Gluten Free Oatmeal Peanut Butter Lace Cookies
- 1 cup coconut sugar
- 1/4 cup Bob’s Red Mill Gluten Free All Purpose Baking Flour
- 1/4 tsp baking powder
- 1/8 tsp salt
- 4 Tbsp butter melted
- 2 eggs beaten
- 4 Tbsp creamy unsweetened peanut butter melted
- 1 tsp vanilla extract
- 1 cup gluten free rolled oats
- Pre-heat your oven to 325 degrees. Line baking sheets with foil.
- Combine the coconut sugar, gluten free flour blend, baking powder and salt in the bowl of a stand mixer. Mix briefly to combine. Add the remaining ingredients (except the oats) and mix for 60 seconds. Remove the bowl from the mixer and mix in the oats by hand.
- Drop the batter by tablespoons about 3 inches apart on the foil lined baking sheets (they will spread out a ton!)
- Bake until golden brown and crispy, approximately 13-15 minutes.
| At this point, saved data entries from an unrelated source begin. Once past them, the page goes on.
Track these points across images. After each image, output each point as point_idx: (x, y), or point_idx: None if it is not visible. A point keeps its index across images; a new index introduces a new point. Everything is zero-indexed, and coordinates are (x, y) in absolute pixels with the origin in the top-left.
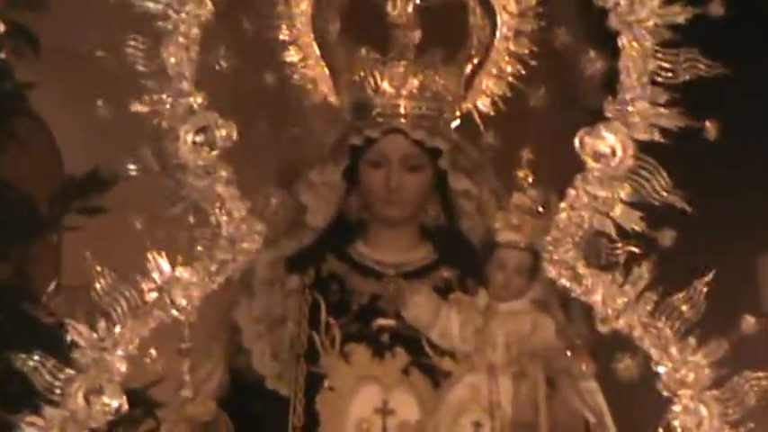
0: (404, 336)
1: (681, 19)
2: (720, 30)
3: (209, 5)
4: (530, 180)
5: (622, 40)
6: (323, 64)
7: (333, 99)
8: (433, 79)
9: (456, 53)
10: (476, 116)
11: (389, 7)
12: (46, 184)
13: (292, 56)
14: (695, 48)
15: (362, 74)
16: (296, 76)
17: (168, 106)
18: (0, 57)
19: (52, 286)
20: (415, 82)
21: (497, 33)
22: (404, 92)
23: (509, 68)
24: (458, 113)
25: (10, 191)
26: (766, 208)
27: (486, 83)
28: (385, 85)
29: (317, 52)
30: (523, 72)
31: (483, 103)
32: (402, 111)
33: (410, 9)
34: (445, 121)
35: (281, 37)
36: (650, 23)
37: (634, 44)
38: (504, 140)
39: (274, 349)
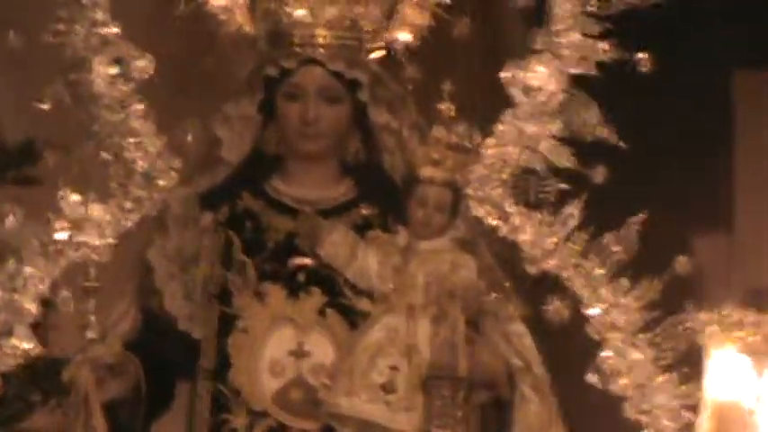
0: (320, 275)
1: None
2: None
3: None
4: (452, 113)
5: None
6: None
7: (248, 28)
8: (352, 8)
9: None
10: (398, 47)
11: None
12: None
13: None
14: None
15: (279, 2)
16: (210, 4)
17: (81, 36)
18: None
19: None
20: (333, 10)
21: None
22: (321, 21)
23: None
24: (379, 44)
25: None
26: (701, 142)
27: (409, 12)
28: (302, 14)
29: None
30: (448, 1)
31: (405, 34)
32: (319, 41)
33: None
34: (365, 52)
35: None
36: None
37: None
38: (427, 73)
39: (187, 289)
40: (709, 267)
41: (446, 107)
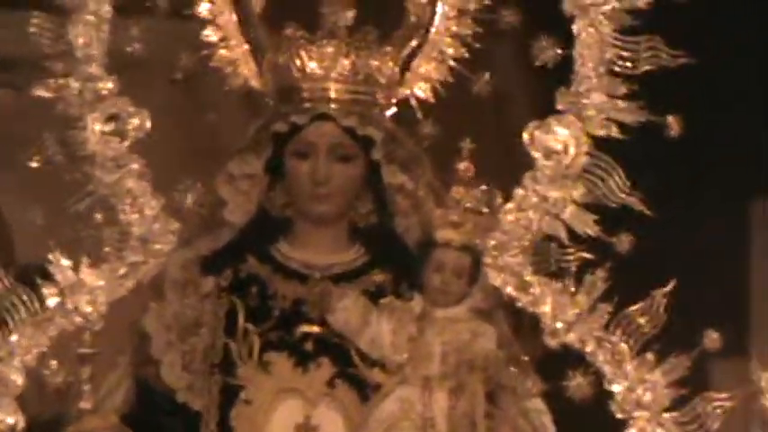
0: (330, 344)
1: (642, 3)
2: (685, 16)
3: None
4: (471, 174)
5: (578, 26)
6: (245, 44)
7: (255, 83)
8: (366, 61)
9: (392, 33)
10: (413, 103)
11: None
12: None
13: (211, 35)
14: (657, 35)
15: (288, 54)
16: (215, 58)
17: (75, 91)
18: None
19: None
20: (345, 63)
21: (437, 12)
22: (333, 74)
23: (450, 51)
24: (394, 100)
25: None
26: (732, 209)
27: (426, 67)
28: (313, 67)
29: (239, 31)
30: (467, 56)
31: (421, 89)
32: (331, 95)
33: None
34: (379, 108)
35: (199, 14)
36: (608, 7)
37: (590, 30)
38: (445, 131)
39: (186, 359)
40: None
41: (465, 167)
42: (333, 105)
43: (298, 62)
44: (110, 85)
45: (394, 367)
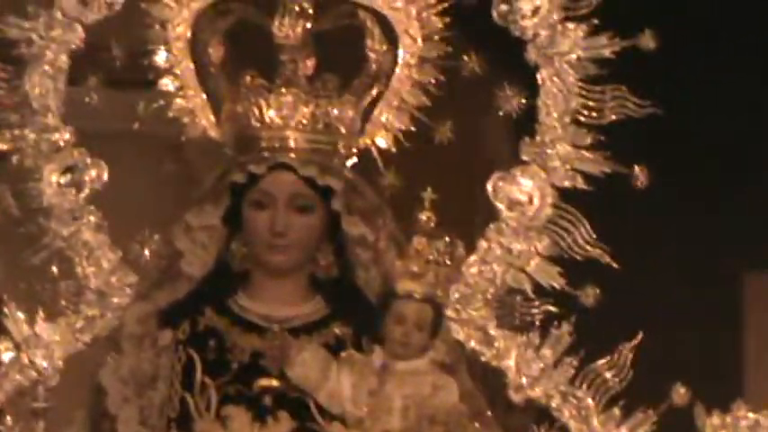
0: (289, 398)
1: (608, 52)
2: (651, 65)
3: (80, 31)
4: (433, 224)
5: (542, 75)
6: (203, 93)
7: (213, 132)
8: (326, 110)
9: (352, 81)
10: (374, 153)
11: (276, 28)
12: None
13: (168, 84)
14: (623, 85)
15: (247, 103)
16: (173, 107)
17: (32, 142)
18: None
19: None
20: (305, 111)
21: (399, 60)
22: (292, 123)
23: (412, 100)
24: (354, 150)
25: None
26: (702, 260)
27: (387, 115)
28: (272, 115)
29: (196, 80)
30: (429, 104)
31: (383, 138)
32: (291, 144)
33: (299, 30)
34: (340, 158)
35: (157, 63)
36: (573, 57)
37: (555, 79)
38: (406, 180)
39: (143, 414)
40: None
41: (427, 216)
42: (292, 155)
43: (256, 111)
44: (66, 135)
45: (354, 422)
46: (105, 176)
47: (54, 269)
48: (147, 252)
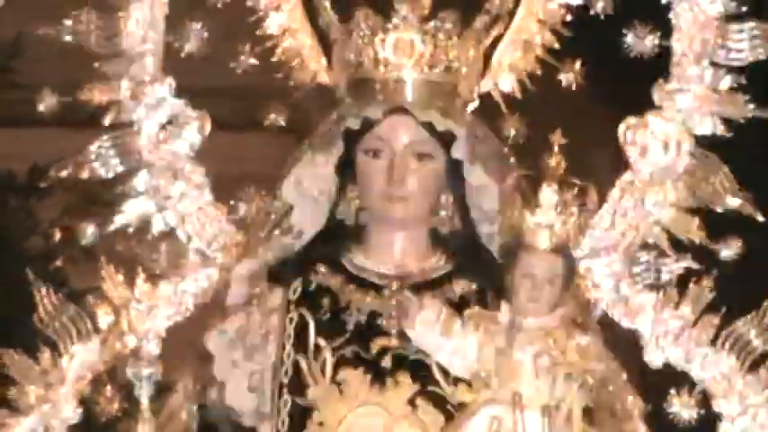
0: (409, 360)
1: None
2: None
3: None
4: (562, 170)
5: (677, 12)
6: (312, 34)
7: (323, 76)
8: (446, 49)
9: (472, 19)
10: (497, 96)
11: None
12: None
13: (274, 26)
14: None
15: (360, 43)
16: (279, 51)
17: (128, 93)
18: None
19: None
20: (423, 51)
21: None
22: (410, 63)
23: (537, 40)
24: (476, 93)
25: None
26: None
27: (510, 57)
28: (387, 55)
29: (305, 20)
30: (555, 45)
31: (506, 82)
32: (408, 87)
33: None
34: (460, 102)
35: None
36: None
37: (690, 18)
38: (532, 127)
39: (252, 379)
40: None
41: (556, 162)
42: (409, 98)
43: (371, 51)
44: (166, 85)
45: (480, 384)
46: (208, 128)
47: (153, 230)
48: (253, 208)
- Carefully slide the tin foil off the baking sheets and let the cookies cool completely before removing them from the foil. (Getting the cookies off the foil takes a little bit of finesse 🙂
- Make sure to be very light with your touch and gentle when pulling them off the foil… they’re very delicate cookies!)
- Store the cookies in a sealed container on the counter for up to three days. Enjoy!